Improved data processing speed and automation are usually the key capabilities being added to any security product these days, and LogRhythm is the latest to follow the trend.
The company, known for its security information and event management (SIEM) suite, said Thursday these are they key ingredients of the new version 7.2 upgrade to the security intelligence and analytics platform that underlies all of its products.
“One of the big challenges is organizations just don’t have enough security people to throw at the [security] problem, so a goal of ours is how do we automate and make the analysis process as efficient as possible the people you do have are highly effective,” company CTO and co-founder Chris Petersen said in an interview.

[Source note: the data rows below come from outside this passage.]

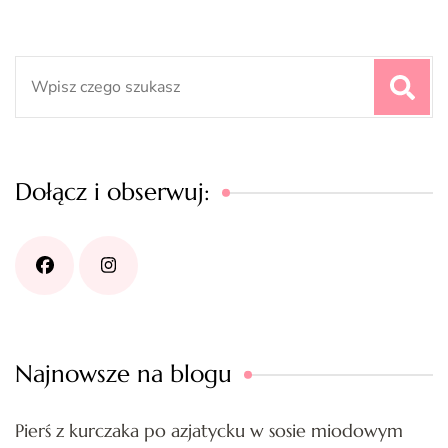
Search
for:
Dołącz i obserwuj:
Najnowsze na blogu
Pierś z kurczaka po azjatycku w sosie miodowym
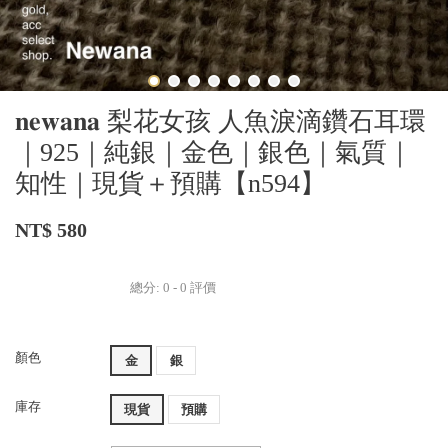
𝐧𝐞𝐰𝐚𝐧𝐚 梨花女孩 人魚淚滴鑽石耳環
｜925｜純銀｜金色｜銀色｜氣質｜
知性｜現貨＋預購【n594】
NT$ 580
總分:
0
-
0
評價
顏色
金
銀
庫存
現貨
預購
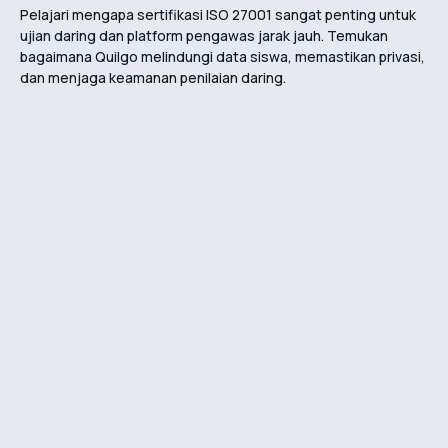
Pelajari mengapa sertifikasi ISO 27001 sangat penting untuk
ujian daring dan platform pengawas jarak jauh. Temukan
bagaimana Quilgo melindungi data siswa, memastikan privasi,
dan menjaga keamanan penilaian daring.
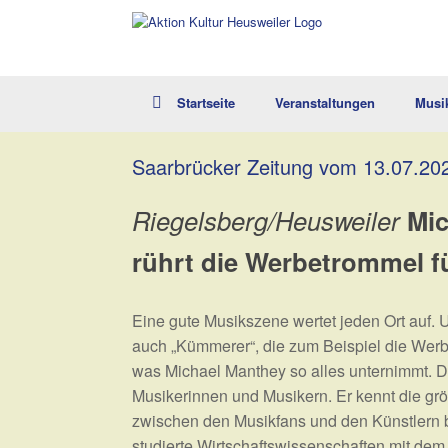
Zum
Inhalt
springen
Startseite
Veranstaltungen
Musi
Saarbrücker Zeitung vom 13.07.202
Riegelsberg/Heusweiler
Mic
rührt die Werbetrommel f
Eine gute Musikszene wertet jeden Ort auf. 
auch „Kümmerer“, die zum Beispiel die Werbet
was Michael Manthey so alles unternimmt. De
Musikerinnen und Musikern. Er kennt die gr
zwischen den Musikfans und den Künstlern 
studierte Wirtschaftswissenschaften mit dem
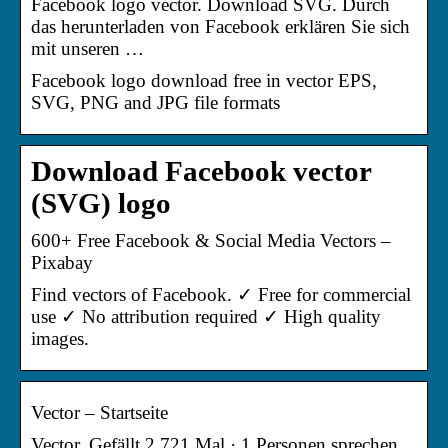
Facebook logo vector. Download SVG. Durch
das herunterladen von Facebook erklären Sie sich
mit unseren …
Facebook logo download free in vector EPS,
SVG, PNG and JPG file formats
Download Facebook vector
(SVG) logo
600+ Free Facebook & Social Media Vectors –
Pixabay
Find vectors of Facebook. ✓ Free for commercial
use ✓ No attribution required ✓ High quality
images.
Vector – Startseite
Vector. Gefällt 2.721 Mal · 1 Personen sprechen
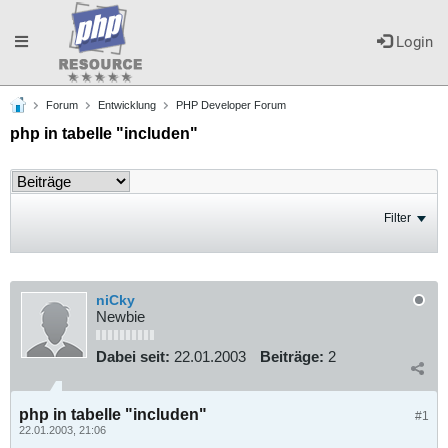
Toggle
Login
Forum
Entwicklung
PHP Developer Forum
navigation
php in tabelle "includen"
Filter
niCky
Newbie
Dabei seit:
22.01.2003
Beiträge:
2
php in tabelle "includen"
#1
22.01.2003, 21:06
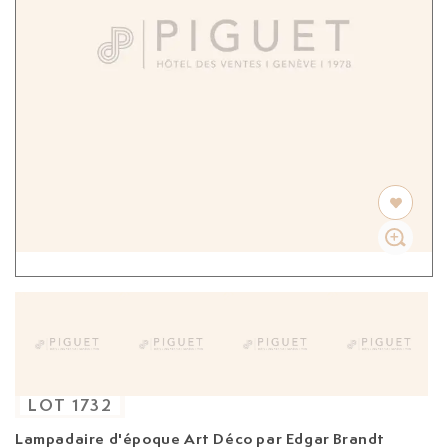
LOT
1732
Lampadaire d'époque Art Déco par Edgar Brandt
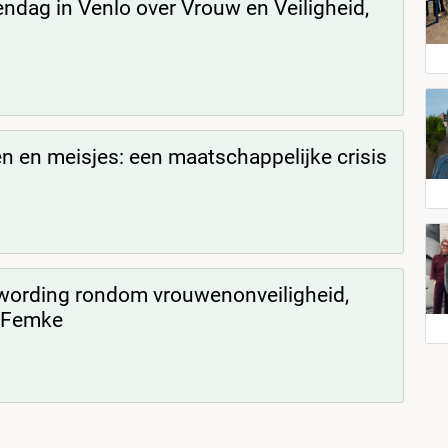
endag in Venlo over Vrouw en Veiligheid,
 en meisjes: een maatschappelijke crisis
ording rondom vrouwenonveiligheid,
n Femke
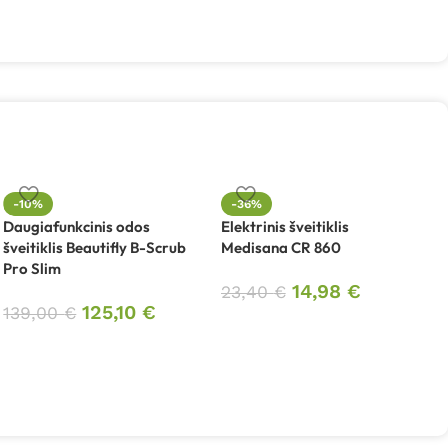
-10%
-36%
Daugiafunkcinis odos
Elektrinis šveitiklis
F
šveitiklis Beautifly B-Scrub
Medisana CR 860
p
Pro Slim
N
14,98
€
23,40
€
125,10
€
139,00
€
1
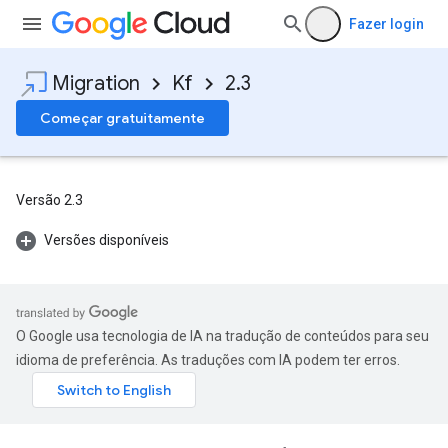
Fazer login
Migration
Kf
2.3
Começar gratuitamente
Versão 2.3
Versões disponíveis
O Google usa tecnologia de IA na tradução de conteúdos para seu
idioma de preferência. As traduções com IA podem ter erros.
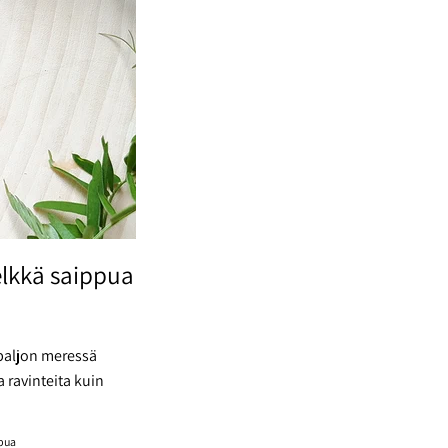
lkkä saippua
paljon meressä
 ravinteita kuin
pua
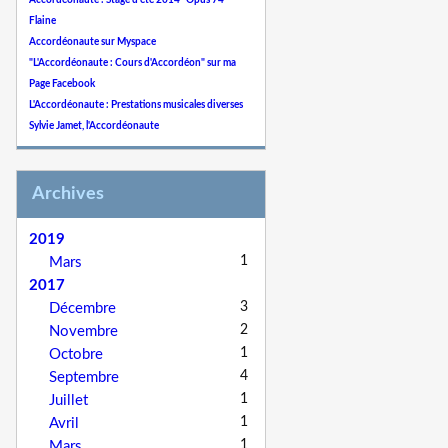
Accordéonaute : Stage d'été 2014 "Opus 74"
Flaine
Accordéonaute sur Myspace
"L'Accordéonaute : Cours d'Accordéon" sur ma
Page Facebook
L'Accordéonaute : Prestations musicales diverses
Sylvie Jamet, l'Accordéonaute
Archives
2019
1
Mars
2017
3
Décembre
2
Novembre
1
Octobre
4
Septembre
1
Juillet
1
Avril
1
Mars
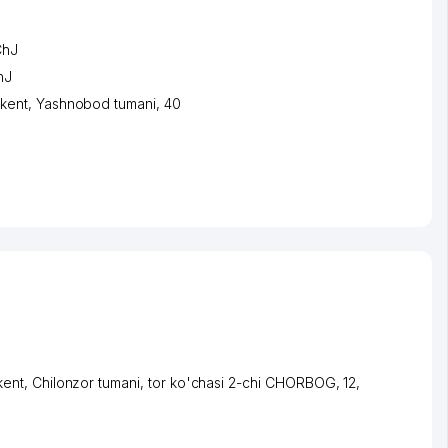
ChJ
hJ
kent
,
Yashnobod tumani
, 40
kent
,
Chilonzor tumani
,
tor ko'chasi 2-chi CHORBOG
, 12,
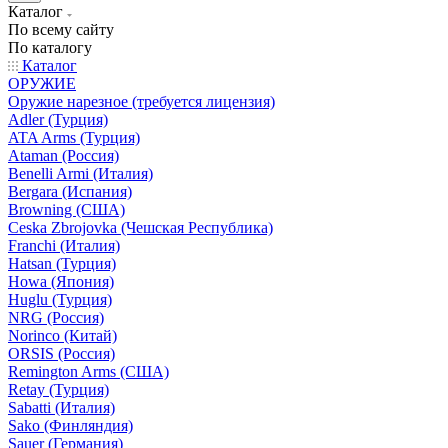
Каталог
По всему сайту
По каталогу
Каталог
ОРУЖИЕ
Оружие нарезное (требуется лицензия)
Adler (Турция)
ATA Arms (Турция)
Ataman (Россия)
Benelli Armi (Италия)
Bergara (Испания)
Browning (США)
Ceska Zbrojovka (Чешская Республика)
Franchi (Италия)
Hatsan (Турция)
Howa (Япония)
Huglu (Турция)
NRG (Россия)
Norinco (Китай)
ORSIS (Россия)
Remington Arms (США)
Retay (Турция)
Sabatti (Италия)
Sako (Финляндия)
Sauer (Германия)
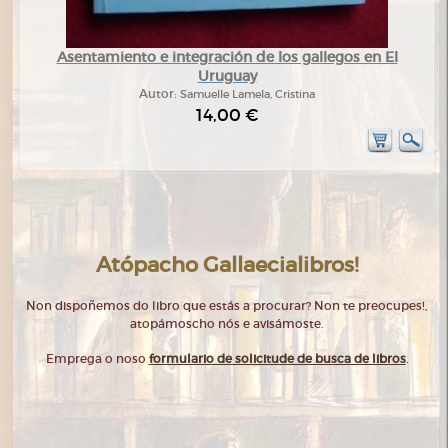
Asentamiento e integración de los gallegos en El
Uruguay
Autor:
Samuelle Lamela, Cristina
14,00 €
Atópacho Gallaecialibros!
Non dispoñemos do libro que estás a procurar? Non te preocupes!,
atopámoscho nós e avisámoste.
Emprega o noso
formulario de solicitude de busca de libros
.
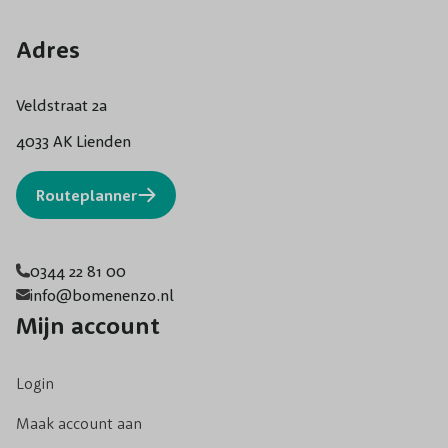
Adres
Veldstraat 2a
4033 AK Lienden
Routeplanner
0344 22 81 00
info@bomenenzo.nl
Mijn account
Login
Maak account aan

The platform enables visibility, data collection and analytics. Improvements include
–Better performance: Up to a 200 per cent increase in performance ingesting data, which the company says critically important to large enterprises such as those exceeding 100,000 messages a second. It could mean reducing the number of rack units supporting LogRhythm applications while supporting the same workloads, Petersen said.
Also, the onboarding data from a variety of enterprise sources is easier. “You can simply point devices to use” – for example a firewall — “and we will intelligently recognize the device, automatically pre-configure it and begin to process that data.” Until now administrators had to do configurations manually;
–Support for more data sources: Twenty more metadata fields have been added to the platform’s data structure. Also support has been extended to a total of 785 data sources (including operating systems, applications, security systems). In addition, there’s more visibility into cloud infrastructure workloads such as Amazon Web Services, Salesforce and others;
–Improvements to the User and Entity Behavioral Analytics (UEBA) module, which analyzes log data on user activity to identify compromised accounts, privilege misuse and data theft. The new module adds improved threat detection algorithms, stronger kill chain corroboration and improved real time dashboards that help admins with threat hunting;
–Improved security automation and orchestration capabilities allowing security teams to move an alarm into a case and add information for investigation. There are 20 new automated actions giving teams automated playbooks for incident response.
LogRythm competes against other SIEM products including IBM QRadar, Hewlett Packard Enterprises’ ArcSight, Splunk, McAfee Enterprise Security Manager and others.